Article 05 Feb. 2020 Publishes an Exclusive Interview with International Arbitration Partner Peter Wolrich


By Dmitry Artyukhov, Editor-in-chief

Below is an excerpt from the interview with Please refer to the attachment for the complete interview.

Peter M. Wolrich is one of the leading arbitration lawyers in the world. Born in the U.S., he repre­sented numerous European and Asian countries in complex and lengthy investor-states arbitration proceedings. Peter works in Paris, but occasionally visits Russia as well and took part in American Bar Association conference held in Moscow this Sep­tember. We talk with Peter about his legal career, the Central Asia, complex cases and his philosophy that has driven him through over 40 years of his work in arbitration.

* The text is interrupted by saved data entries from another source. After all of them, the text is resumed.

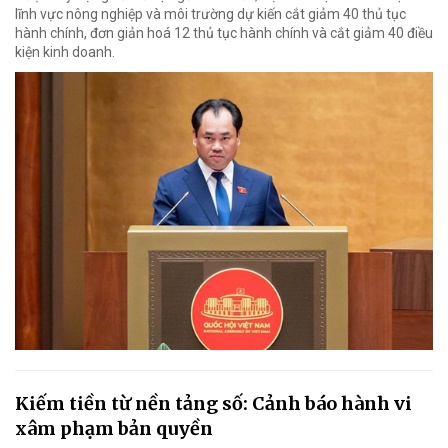
lĩnh vực nông nghiệp và môi trường dự kiến cắt giảm 40 thủ tục
hành chính, đơn giản hoá 12 thủ tục hành chính và cắt giảm 40 điều
kiện kinh doanh.
Kiếm tiền từ nền tảng số: Cảnh báo hành vi
xâm phạm bản quyền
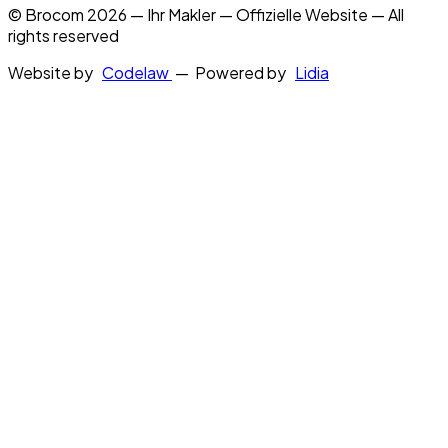
© Brocom 2026 — Ihr Makler — Offizielle Website — All
rights reserved
Website by
Codelaw
— Powered by
Lidia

This year you came to Moscow for the ABA conference hosted together with RAA and spoke on a panel on bifurcation in international arbitration. Why did you choose this particular topic?

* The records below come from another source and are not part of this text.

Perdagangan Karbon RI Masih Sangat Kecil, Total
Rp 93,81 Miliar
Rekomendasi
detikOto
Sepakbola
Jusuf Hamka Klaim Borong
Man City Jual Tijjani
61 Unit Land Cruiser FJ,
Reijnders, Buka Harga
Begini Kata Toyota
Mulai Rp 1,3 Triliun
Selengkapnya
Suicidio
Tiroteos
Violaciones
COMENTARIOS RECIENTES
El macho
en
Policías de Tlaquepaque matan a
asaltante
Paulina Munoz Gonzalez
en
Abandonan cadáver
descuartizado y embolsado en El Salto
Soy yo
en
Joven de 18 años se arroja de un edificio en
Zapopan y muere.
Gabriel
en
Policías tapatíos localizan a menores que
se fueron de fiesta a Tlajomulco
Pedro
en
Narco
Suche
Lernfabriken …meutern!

Bifurcation is an important and multi-facet­ed issue that needs to be considered when set­ting up a time and cost efficient arbitral proce­dure. However, it is a topic that is rarely dealt with in arbitration conferences. I thought it was time to bring it to the fore, and the Moscow ABA/RАA Conference was an excellent venue in which to do so.

In your long career in arbitration, what particular challenges of bifurcation have you come across as a counsel or arbitrator?

Bifurcation, of course, occurs when certain is­sues are broken out for early determination by the arbitral tribunal in a partial award. Some issues such as jurisdiction, capacity, arbitrability or the application of the statute of limitations could dispose of the entire arbitration. Other issues such as the applicable law, the meaning of a contractual provision or the determination of a key fact in dispute may narrow or simpli­fy the remaining issues to be decided or may encourage settlement. As an example, in one arbitration in which I was sitting as an arbi­trator there was an issue as to whether the law of country X or the law of country Y was appli­cable to the dispute. We considered that it would be inefficient to require the parties to plead their case alternatively under two different legal sys­tems. In addition, the laws of country X allowed for consequential damages and the laws of coun­try Y did not. One of Claimant’s largest claims was for consequential damages. As a result, the tribunal, at the request of Claimant, decided to bifurcate the applicable law issue and decide it upfront in a partial award.